In this article
A temporary dental crown is a cap placed over your tooth while you wait for a permanent crown. Conventional dental crowns take a few weeks to manufacture in a lab. Your dentist will install a temporary version to protect your tooth during that time.
Because you only wear them briefly, temporary crowns aren’t as high-quality as their permanent counterparts. They may not look like a natural part of your smile.
The good news is that temporary crowns are just that: temporary. You’ll only have to wear them for 2 to 3 weeks before you get your permanent crown. Permanent dental crowns are custom-made to fit your tooth and look like a natural part of your mouth.
If you hate the way your temporary crown looks, call your dentist. However, fixing a temporary crown usually involves additional steps and significantly higher costs.
Here are some tips for what to do if you don’t like your temporary crown:
During your initial consultation, talk to your dentist about a diagnostic wax-up. A diagnostic wax-up lets you see a preview of what your permanent crown will look like in a wax form.
The procedure involves your dentist sending an initial mold to the lab. They’ll send back a mock-up of your crown’s appearance so you can make adjustments. It can also help your dentist decide how much tooth reduction you’ll need.4
When you order the wax-up, you can also ask for temporary crowns to be made by the laboratory. Remember that the diagnostic wax-up and lab-fabricated temporary crowns will increase your wait time and cost.
The way your temporary crown looks may make you nervous. If you’re concerned about your permanent crown's appearance, speak to your dentist.
Your permanent crown will typically be of much higher quality than the temporary crown. It’s custom-made to fit you and match your natural shade.
Discuss possible results with your dentist if you're concerned about what to expect.
The good news is that temporary crowns will only be in place for a few weeks. Even if your temporary crown looks horrible, it won’t last forever. Your permanent crown will look much better.
If you don’t want to add extra time and money to your crown process, wait until it’s time to replace the temporary crowns.
Temporary crowns look like the tooth they are replacing. They may be digitally fabricated, or your dentist or the dental assistant may make a temporary crown chairside in their office.1
Most temporary crowns consist of materials like acrylic, plastic, or resin. They are weaker than permanent crowns, so properly caring for them is essential.

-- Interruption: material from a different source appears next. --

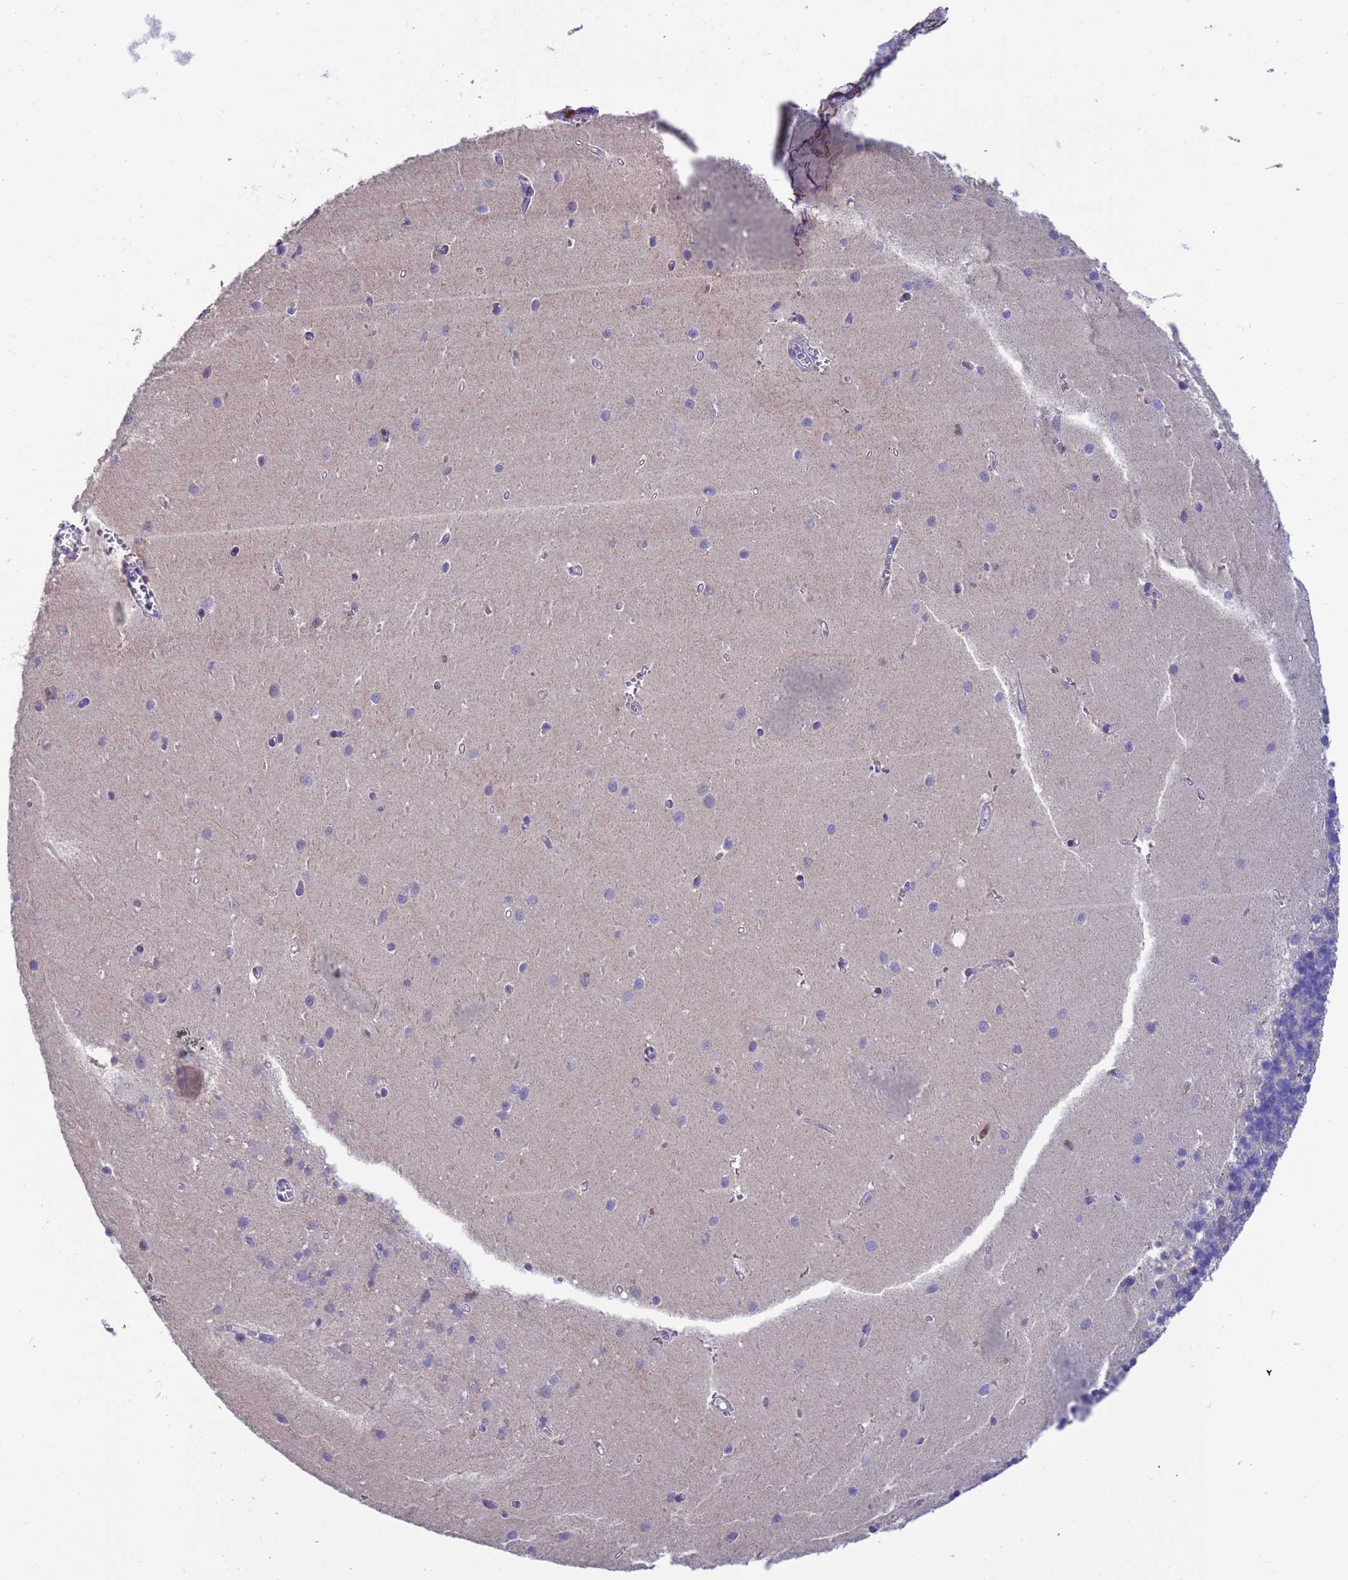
{"staining": {"intensity": "negative", "quantity": "none", "location": "none"}, "tissue": "cerebellum", "cell_type": "Cells in granular layer", "image_type": "normal", "snomed": [{"axis": "morphology", "description": "Normal tissue, NOS"}, {"axis": "topography", "description": "Cerebellum"}], "caption": "The image exhibits no significant expression in cells in granular layer of cerebellum.", "gene": "AMPD3", "patient": {"sex": "male", "age": 54}}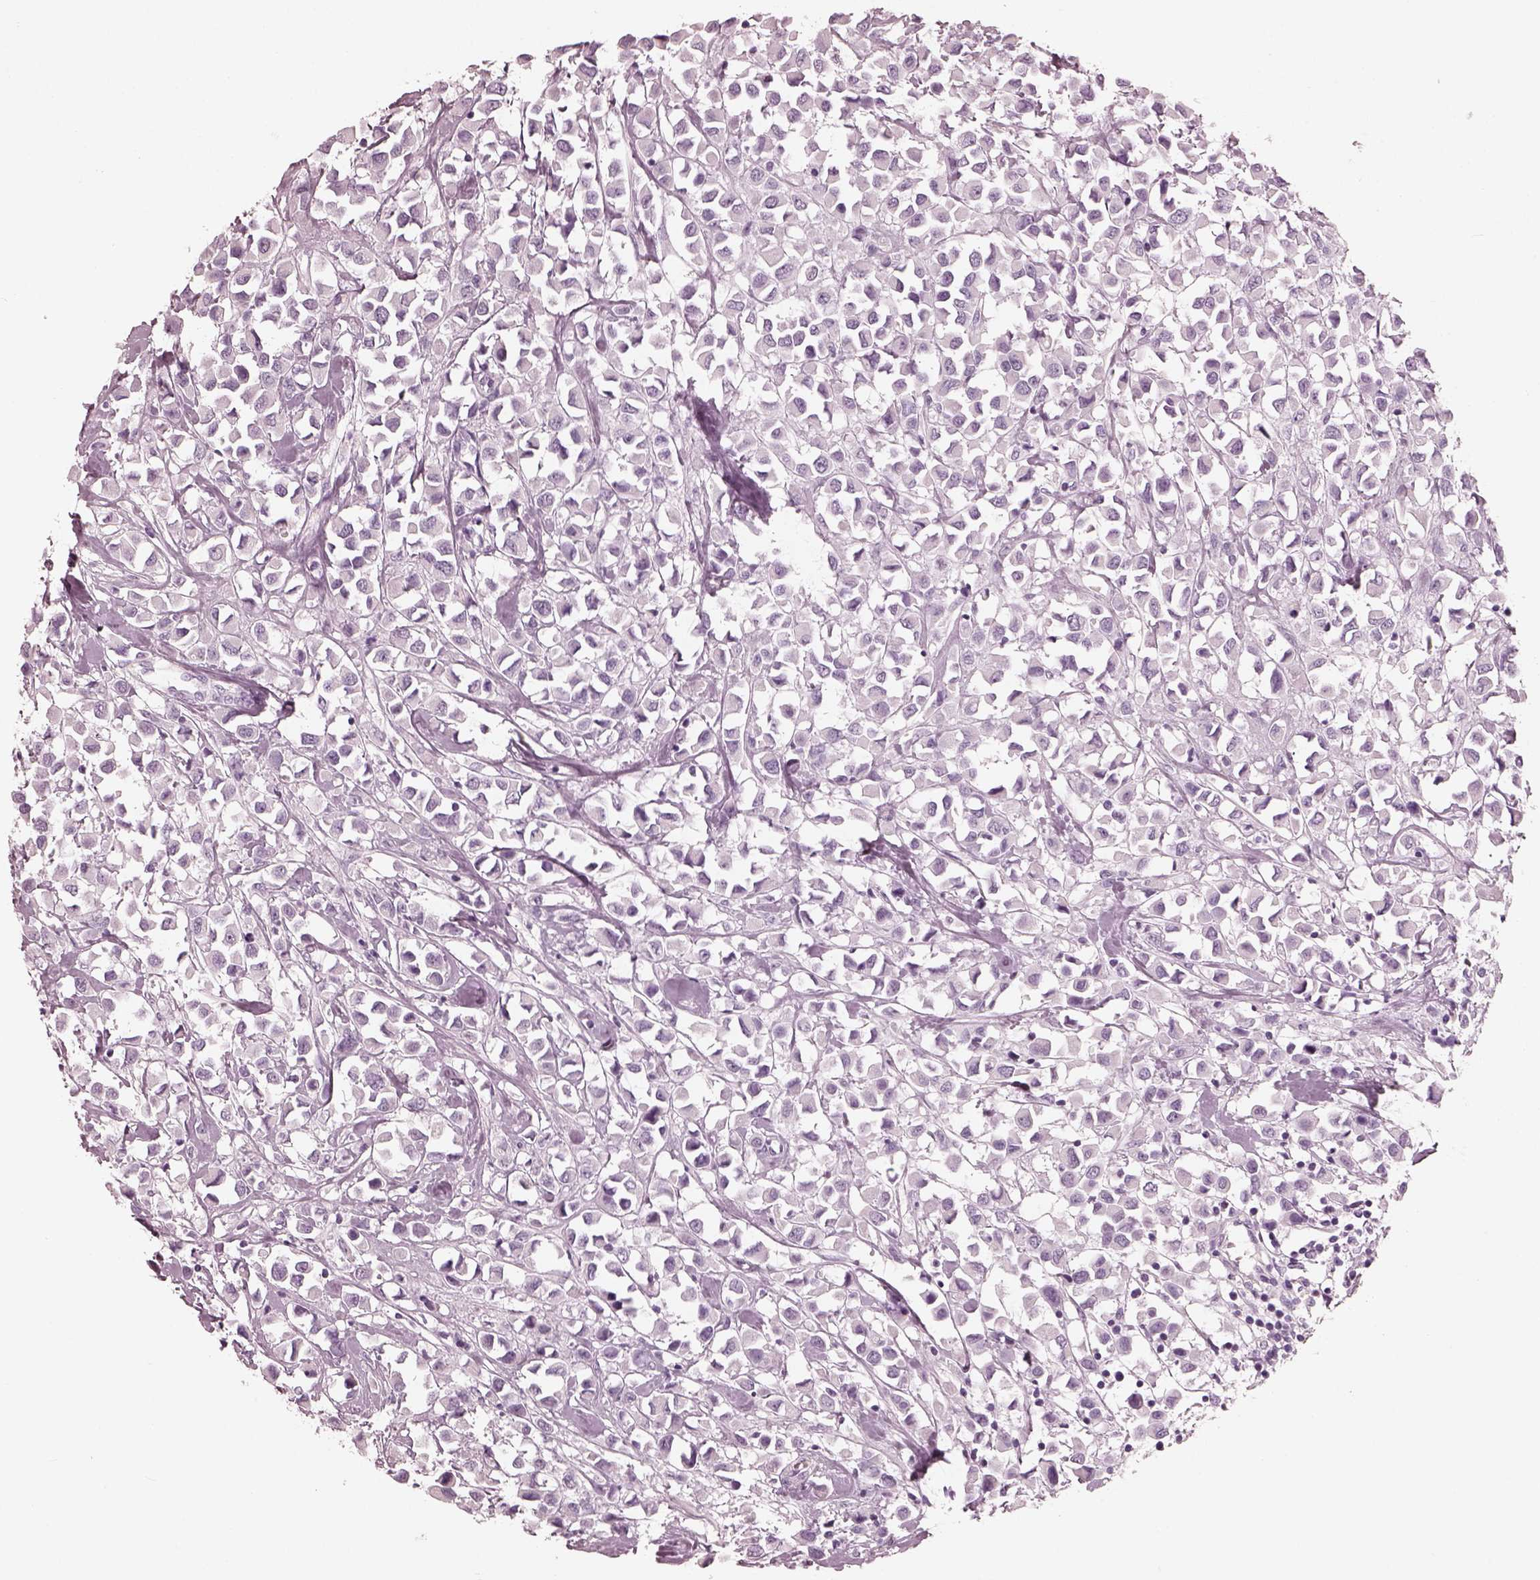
{"staining": {"intensity": "negative", "quantity": "none", "location": "none"}, "tissue": "breast cancer", "cell_type": "Tumor cells", "image_type": "cancer", "snomed": [{"axis": "morphology", "description": "Duct carcinoma"}, {"axis": "topography", "description": "Breast"}], "caption": "An image of human invasive ductal carcinoma (breast) is negative for staining in tumor cells.", "gene": "FABP9", "patient": {"sex": "female", "age": 61}}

Yes, a temporary crown should look natural. They are made with a tooth-colored material to mimic your natural teeth.
However, not all temporary crowns are custom-made, so the color may not match your natural shade exactly. The fit may be flawed, too. Your dentist will likely know this, but your permanent crown should look more natural.
Even though they might not look exactly like your surrounding teeth, temporary crowns shouldn’t be too noticeable. Unless someone looks at your teeth up close, they likely won’t be able to spot a temporary crown.
You will need a temporary crown if you are having your permanent crown made by a laboratory.
Part of getting a crown involves removing or reshaping your tooth. A temporary crown protects the exposed tooth from damage until your dentist installs the permanent one.
Though temporary crowns are a placeholder for permanent crowns, the two aren’t exactly alike.
You should only wear temporary crowns for a few weeks, whereas permanent crowns can last an average of 6 years or more.
While temporary crowns are made of a weaker material, permanent crowns are more durable. The material your dentist chooses depends on which tooth it’s replacing.2 They’re usually made of:
Permanent dental crowns are custom-made in a lab to match your teeth. Studies show around 90% of dental crowns last for at least 6 years.3
A temporary crown is a placeholder while waiting for your permanent crown. Your dentist may fabricate temporary crowns in their office or have them on hand.
Because it isn’t a custom shade, a temporary crown may not completely match your natural teeth. However, it should still look similar in size and shape to your other teeth.
You may not like how your temporary crown looks. However, you’ll only wear it for a few weeks before you get your permanent one. You can talk to your dentist about getting a diagnostic wax-up of your crowns, though it will take longer and cost more.